BEGIN Data

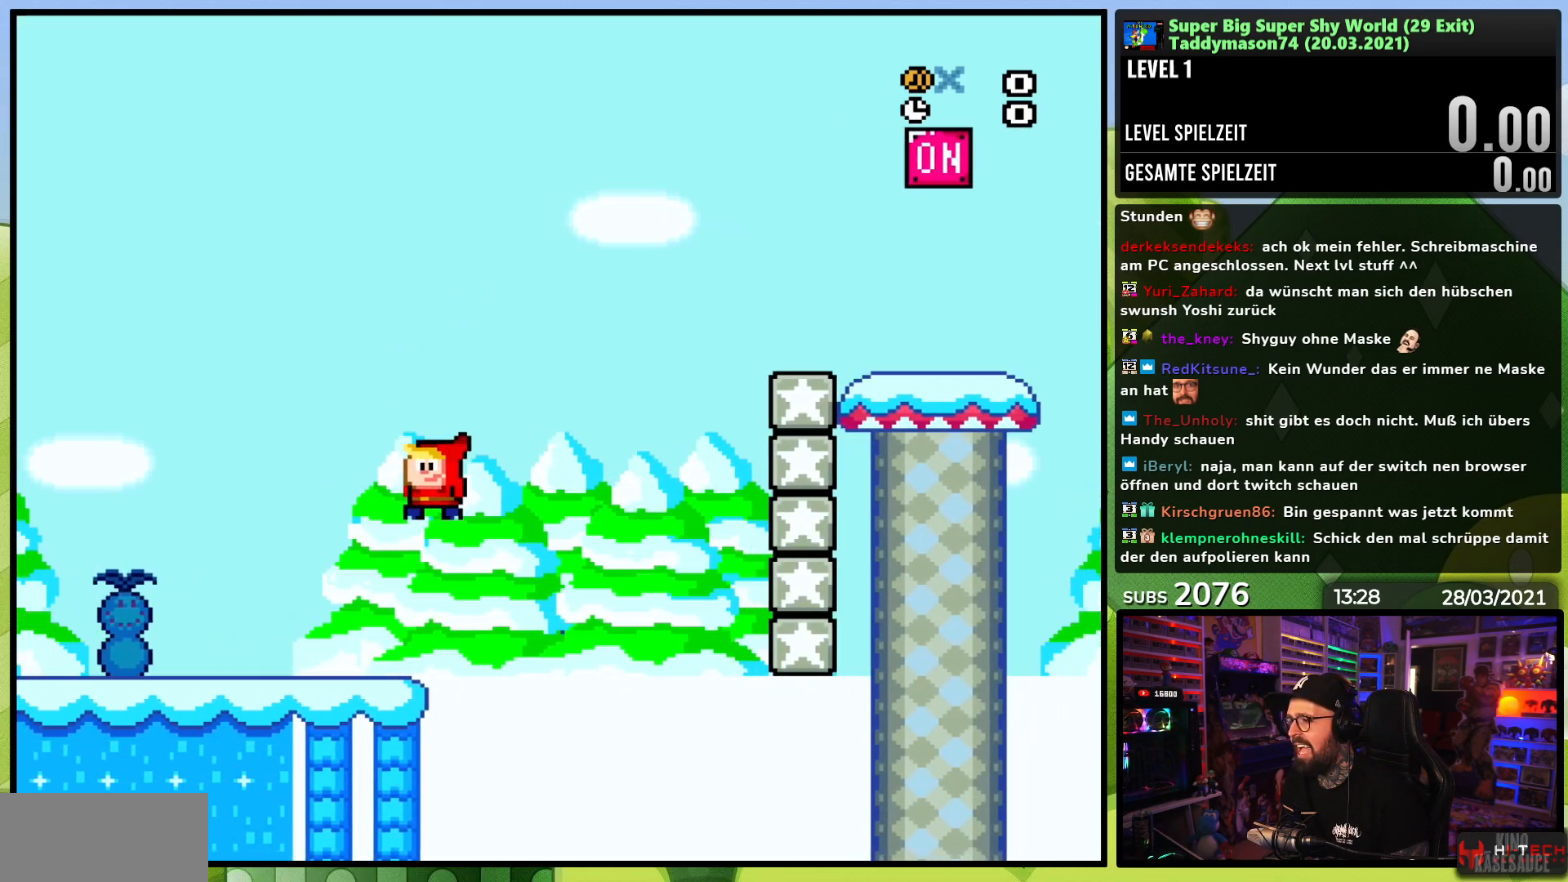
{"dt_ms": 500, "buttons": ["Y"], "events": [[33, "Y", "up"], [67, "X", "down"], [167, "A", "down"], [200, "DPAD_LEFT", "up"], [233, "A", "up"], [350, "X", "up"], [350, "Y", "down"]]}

END Data
BEGIN Data

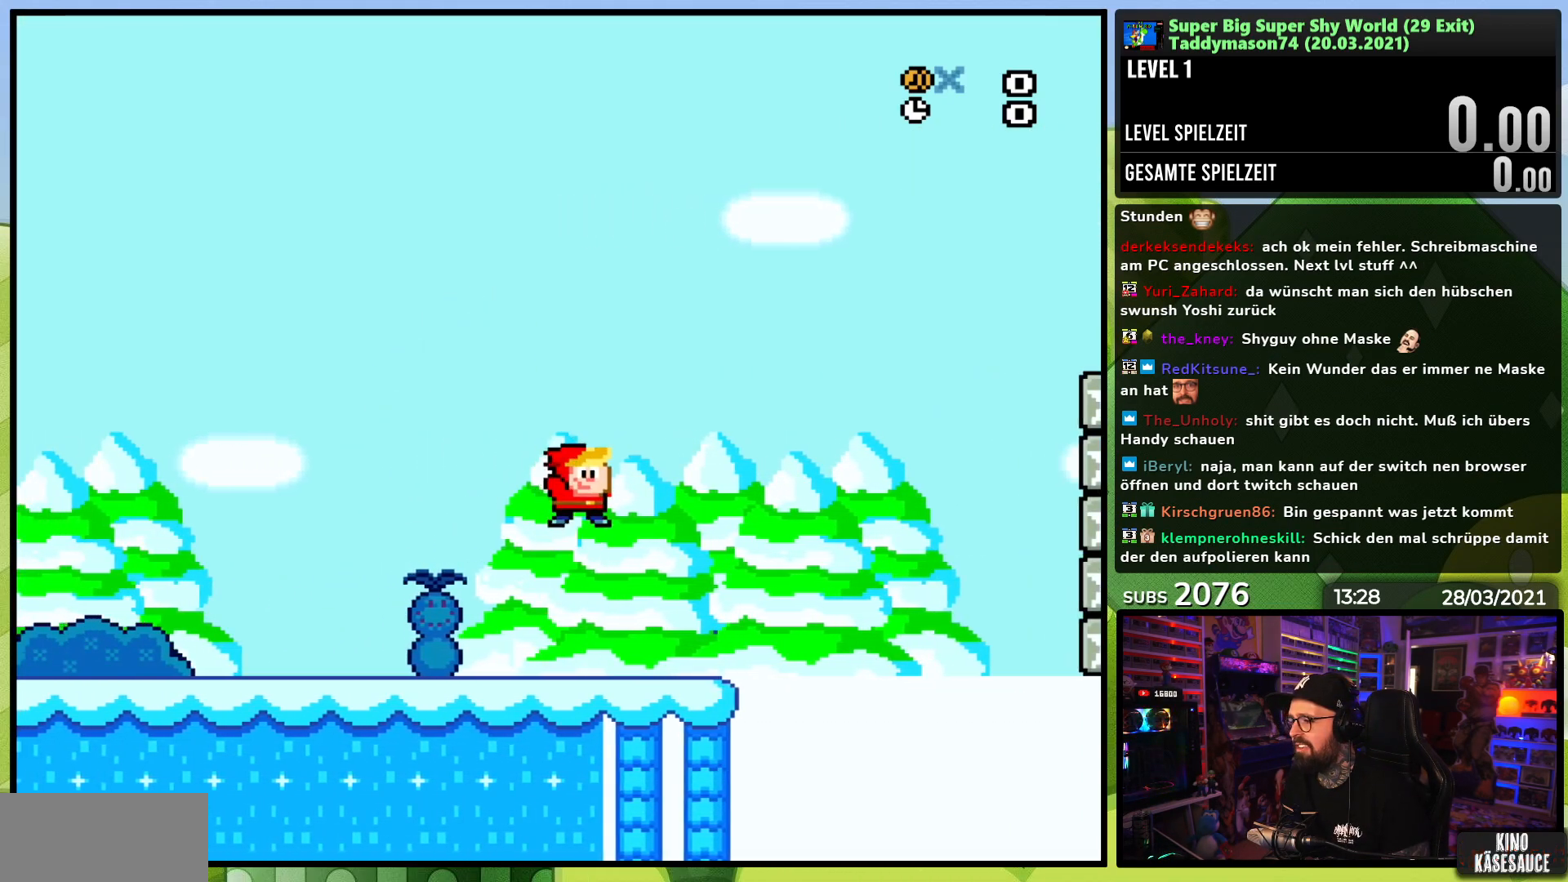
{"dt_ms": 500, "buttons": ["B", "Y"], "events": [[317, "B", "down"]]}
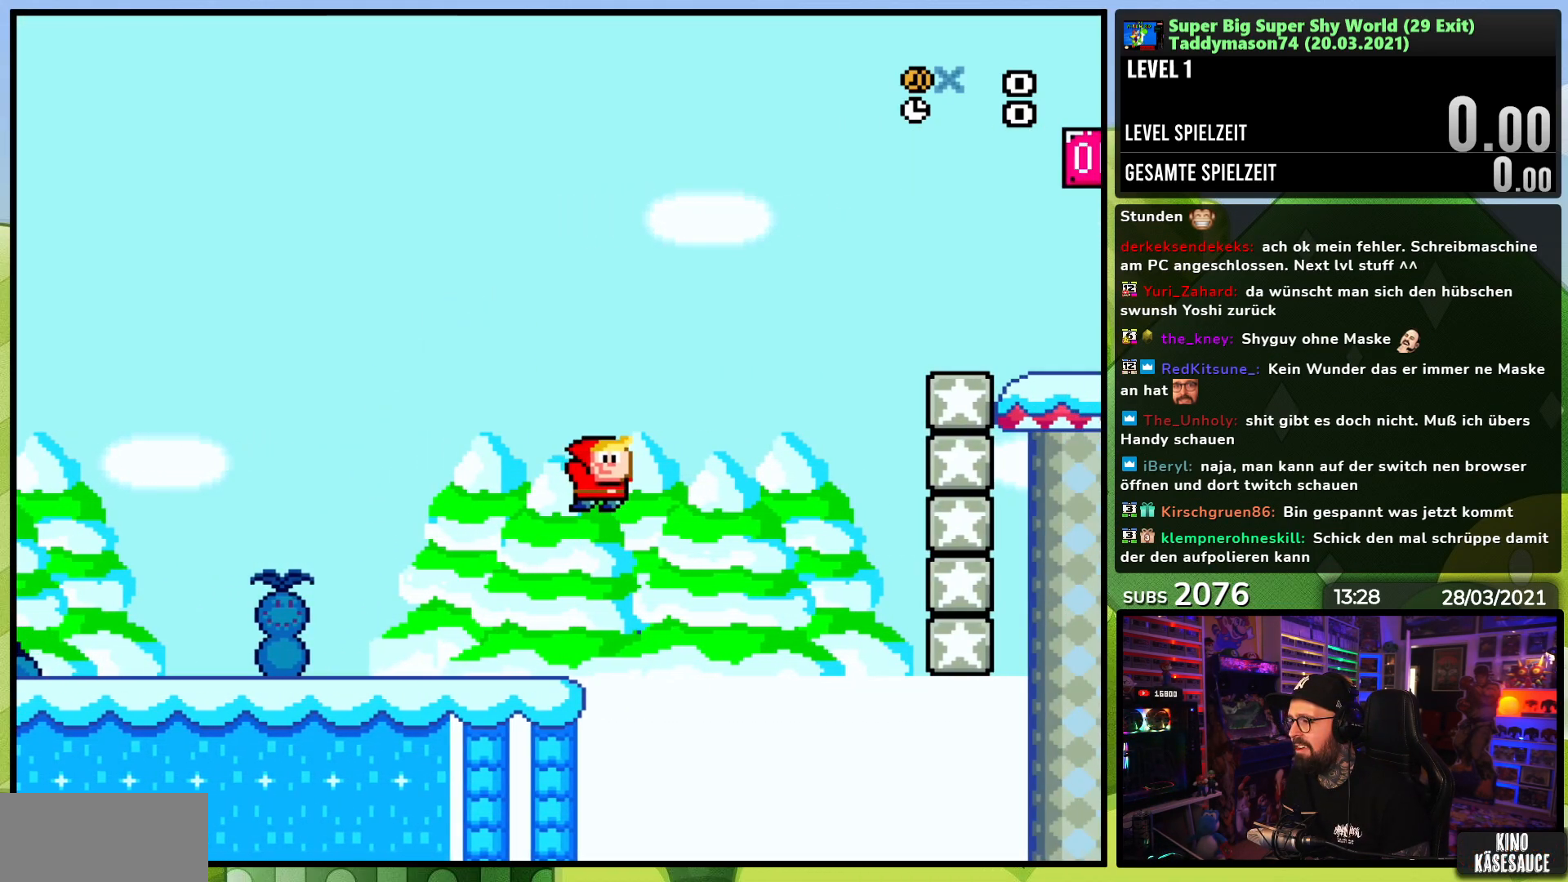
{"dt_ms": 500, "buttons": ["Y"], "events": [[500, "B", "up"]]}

END Data

Task prompt — Find the word "down" in the records, and report each line that has it.

Exercise result —
{"dt_ms": 500, "buttons": ["Y"], "events": [[33, "Y", "up"], [67, "X", "down"], [167, "A", "down"], [200, "DPAD_LEFT", "up"], [233, "A", "up"], [350, "X", "up"], [350, "Y", "down"]]}
{"dt_ms": 500, "buttons": ["B", "Y"], "events": [[317, "B", "down"]]}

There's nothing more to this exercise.